Stored data:
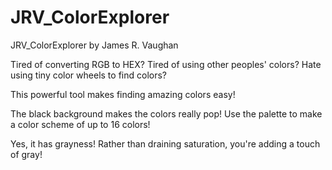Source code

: # JRV_ColorExplorer

JRV_ColorExplorer by James R. Vaughan
		
Tired of converting RGB to HEX?
Tired of using other peoples' colors?
Hate using tiny color wheels to find colors?
	
This powerful tool makes finding amazing colors easy!
	
The black background makes the colors really pop!
Use the palette to make a color scheme of up to 16 colors!
	
Yes, it has grayness! Rather than draining saturation, you're adding a touch of gray!
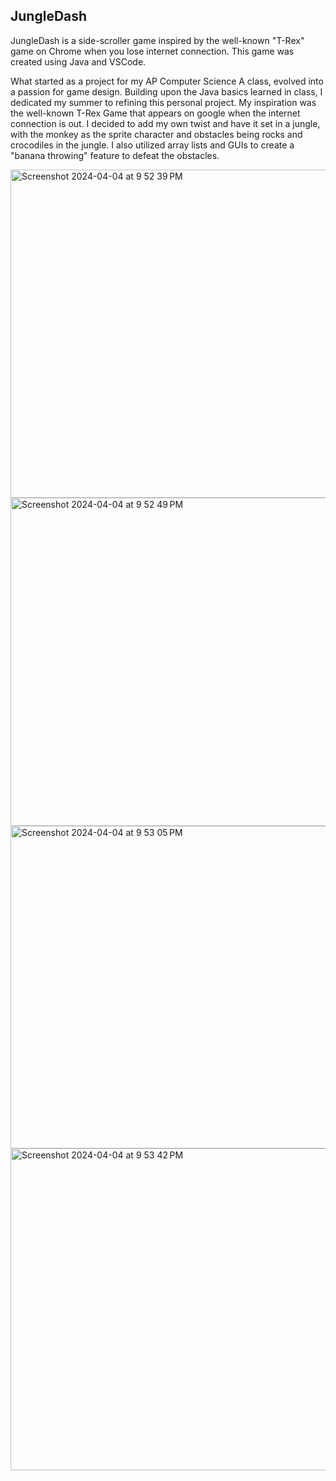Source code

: ## JungleDash

JungleDash is a side-scroller game inspired by the well-known "T-Rex" game on Chrome when you lose internet connection. This game was created using Java and VSCode. 

What started as a project for my AP Computer Science A class, evolved into a passion for game design. Building upon the Java basics learned in class, I dedicated my summer to refining this personal project. My inspiration was the well-known T-Rex Game that appears on google when the internet connection is out. I decided to add my own twist and have it set in a jungle, with the monkey as the sprite character and obstacles being rocks and crocodiles in the jungle. I also utilized array lists and GUIs to create a "banana throwing" feature to defeat the obstacles. 

<img width="525" alt="Screenshot 2024-04-04 at 9 52 39 PM" src="https://github.com/sgopal08/JungleDash/assets/143037664/9c4e7979-48cf-4ca8-8012-9946f8d56e7d">
<img width="525" alt="Screenshot 2024-04-04 at 9 52 49 PM" src="https://github.com/sgopal08/JungleDash/assets/143037664/489d5609-2db3-4f4f-967e-d22ee242a99b">
<img width="516" alt="Screenshot 2024-04-04 at 9 53 05 PM" src="https://github.com/sgopal08/JungleDash/assets/143037664/6b2d99ad-b072-4c16-a22b-30363ddff5ba">
<img width="515" alt="Screenshot 2024-04-04 at 9 53 42 PM" src="https://github.com/sgopal08/JungleDash/assets/143037664/d2759f68-cd95-402a-85cb-3b32d335d3f0">
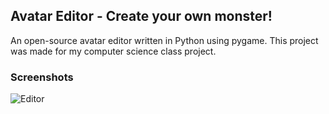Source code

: ## Avatar Editor - Create your own monster!

An open-source avatar editor written in Python using pygame. This project was made for my computer science class project.

### Screenshots
![Editor](https://media.discordapp.net/attachments/979465354009010236/1082787290105004172/Capture_decran_2023-03-07_a_23.09.55.png)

(Task directions)
Write out the records above exactly as they appear, leaving out any pictures.

(Answer section)
Source code

: # JRV_ColorExplorer

JRV_ColorExplorer by James R. Vaughan
		
Tired of converting RGB to HEX?
Tired of using other peoples' colors?
Hate using tiny color wheels to find colors?
	
This powerful tool makes finding amazing colors easy!
	
The black background makes the colors really pop!
Use the palette to make a color scheme of up to 16 colors!
	
Yes, it has grayness! Rather than draining saturation, you're adding a touch of gray!
Source code

: ## JungleDash

JungleDash is a side-scroller game inspired by the well-known "T-Rex" game on Chrome when you lose internet connection. This game was created using Java and VSCode. 

What started as a project for my AP Computer Science A class, evolved into a passion for game design. Building upon the Java basics learned in class, I dedicated my summer to refining this personal project. My inspiration was the well-known T-Rex Game that appears on google when the internet connection is out. I decided to add my own twist and have it set in a jungle, with the monkey as the sprite character and obstacles being rocks and crocodiles in the jungle. I also utilized array lists and GUIs to create a "banana throwing" feature to defeat the obstacles. 

<img width="525" alt="Screenshot 2024-04-04 at 9 52 39 PM" src="https://github.com/sgopal08/JungleDash/assets/143037664/9c4e7979-48cf-4ca8-8012-9946f8d56e7d">
<img width="525" alt="Screenshot 2024-04-04 at 9 52 49 PM" src="https://github.com/sgopal08/JungleDash/assets/143037664/489d5609-2db3-4f4f-967e-d22ee242a99b">
<img width="516" alt="Screenshot 2024-04-04 at 9 53 05 PM" src="https://github.com/sgopal08/JungleDash/assets/143037664/6b2d99ad-b072-4c16-a22b-30363ddff5ba">
<img width="515" alt="Screenshot 2024-04-04 at 9 53 42 PM" src="https://github.com/sgopal08/JungleDash/assets/143037664/d2759f68-cd95-402a-85cb-3b32d335d3f0">
Source code

: ## Avatar Editor - Create your own monster!

An open-source avatar editor written in Python using pygame. This project was made for my computer science class project.

### Screenshots
![Editor](https://media.discordapp.net/attachments/979465354009010236/1082787290105004172/Capture_decran_2023-03-07_a_23.09.55.png)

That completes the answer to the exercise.